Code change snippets

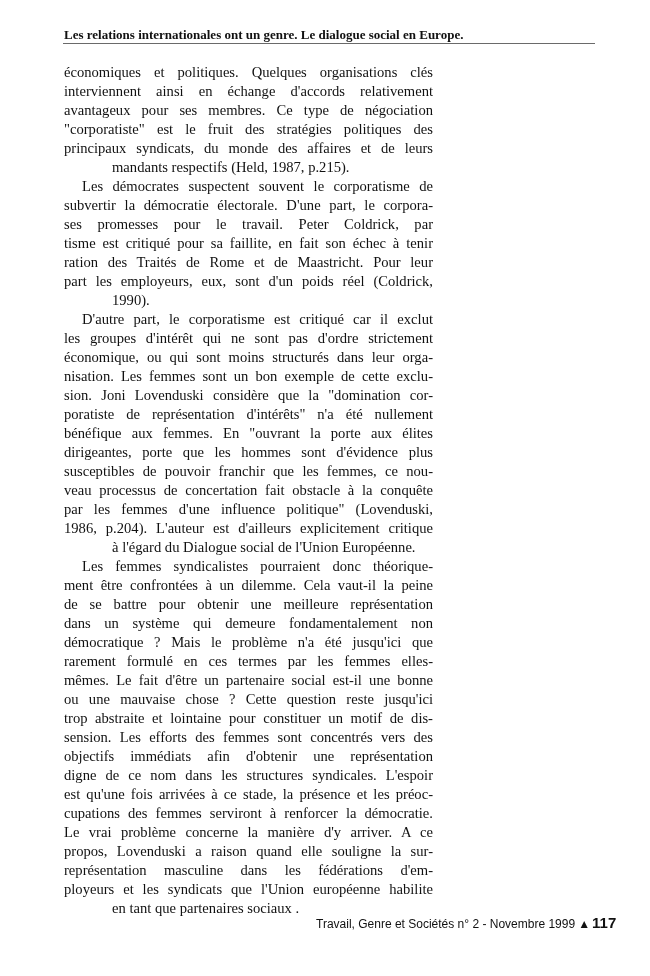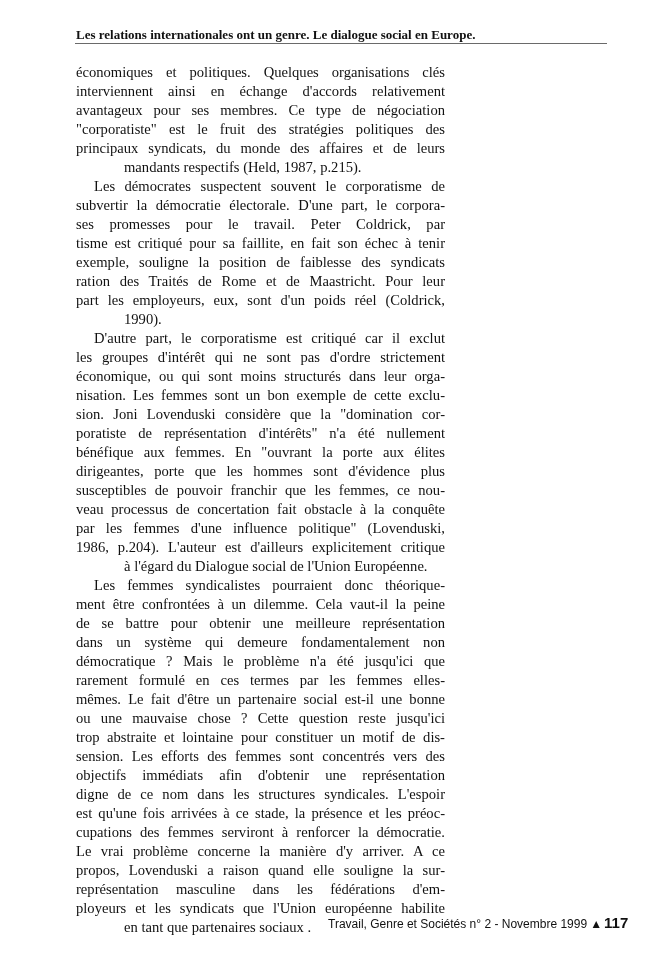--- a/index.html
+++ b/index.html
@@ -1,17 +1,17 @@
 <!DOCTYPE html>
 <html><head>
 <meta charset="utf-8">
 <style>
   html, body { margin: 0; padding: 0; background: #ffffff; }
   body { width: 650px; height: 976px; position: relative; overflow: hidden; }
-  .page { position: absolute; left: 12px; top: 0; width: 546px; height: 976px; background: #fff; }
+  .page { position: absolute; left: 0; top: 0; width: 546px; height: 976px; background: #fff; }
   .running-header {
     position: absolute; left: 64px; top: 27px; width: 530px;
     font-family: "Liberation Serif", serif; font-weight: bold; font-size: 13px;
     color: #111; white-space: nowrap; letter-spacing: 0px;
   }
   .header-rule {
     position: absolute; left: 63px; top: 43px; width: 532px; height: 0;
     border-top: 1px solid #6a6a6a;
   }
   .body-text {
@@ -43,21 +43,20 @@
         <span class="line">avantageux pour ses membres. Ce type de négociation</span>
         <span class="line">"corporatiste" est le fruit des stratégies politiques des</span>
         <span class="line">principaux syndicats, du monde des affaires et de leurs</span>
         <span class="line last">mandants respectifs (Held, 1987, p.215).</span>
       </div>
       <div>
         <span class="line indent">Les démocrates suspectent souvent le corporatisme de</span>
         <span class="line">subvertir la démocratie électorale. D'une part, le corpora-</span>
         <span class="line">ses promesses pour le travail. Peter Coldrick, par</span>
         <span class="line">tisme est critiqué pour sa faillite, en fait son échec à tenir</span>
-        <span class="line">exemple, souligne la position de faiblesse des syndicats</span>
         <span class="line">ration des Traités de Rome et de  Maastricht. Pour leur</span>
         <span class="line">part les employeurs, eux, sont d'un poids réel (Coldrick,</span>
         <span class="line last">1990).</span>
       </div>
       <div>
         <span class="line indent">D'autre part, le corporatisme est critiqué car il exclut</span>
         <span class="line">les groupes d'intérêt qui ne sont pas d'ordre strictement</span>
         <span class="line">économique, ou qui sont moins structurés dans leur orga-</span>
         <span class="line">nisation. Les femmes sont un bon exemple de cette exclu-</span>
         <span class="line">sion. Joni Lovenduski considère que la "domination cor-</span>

Problem details | Every line that contains "last" should be copied out of the data.

Result for this exercise |
         <span class="line last">mandants respectifs (Held, 1987, p.215).</span>
         <span class="line last">1990).</span>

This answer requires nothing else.